Even if the plane is on fire, jumping out without first securing a parachute is pretty much guaranteed an unhappy ending. That the parachute came with the plane doesn't mean it will prevent you from escaping; that it will slow your descent doesn't mean it's keeping you away from the nice safe ground for its own foul purposes. The ridiculous part is that the plane, rackety old thing though it is, isn't even on fire yet...

lightonthewater · 29/07/2018 20:48

Maybe the fact that it seems to be so incredibly hard to leave the EU shows how hidebound we are by it and how little control we actually have over our own affairs.

PineappleSunrise · 29/07/2018 20:51

Or maybe once you've banded together with your neighbours to make a cake, it's really messy to suddenly turn around and demand your eggs back.

elastamum · 29/07/2018 20:51

And while we are on the subject, both food and medicine run on just in time supply chains. It doesn't take very much disruption of these before we have shortages. In the event of a no deal, even small customs delays will have a huge knock on.

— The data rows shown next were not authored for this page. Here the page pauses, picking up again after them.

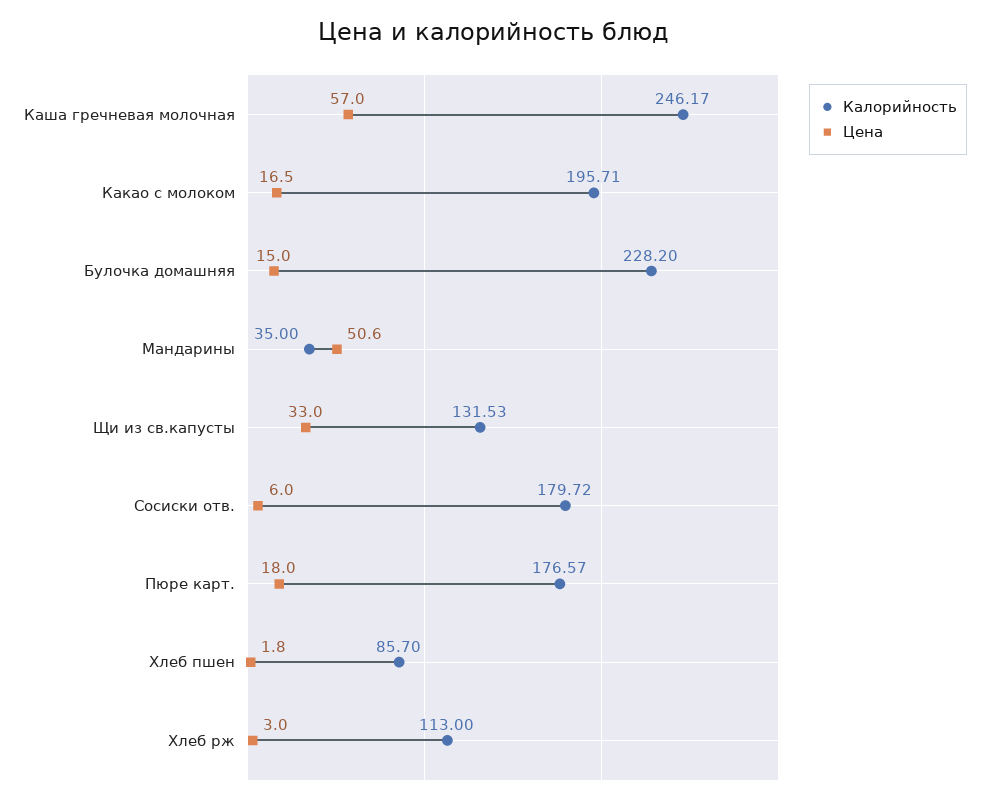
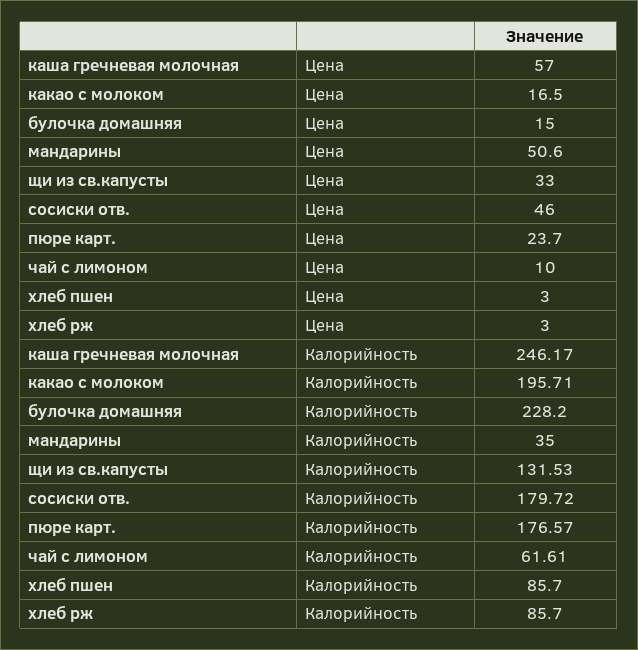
Цена, Сосиски отв.: 6 -> 46
Цена, Пюре карт.: 18 -> 23.7
Цена, Хлеб пшен: 1.8 -> 3
Калорийность, Хлеб рж: 113 -> 85.7
Цена, чай с лимоном: none -> 10
Калорийность, чай с лимоном: none -> 61.61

If government want to stockpile medicine they had better get a shift on as the manufacturers need about 6 months notice so they can increase production in order to give you a buffer, and they are going to have to find some specialist warehousing to store the stuff.

Buteo · 29/07/2018 20:52

LuluJakey1

Of course your mum will have her insulin - it just won't be produced in France or Germany or wherever it comes from. It will be produced in the UK or the USA, Canada or Norway.

Except the UK doesn't produce it.

And Germany, Denmark, and France (spot the theme here?) collectively exported between 85 and 96 percent of global retail insulin by value between 2004 and 2013.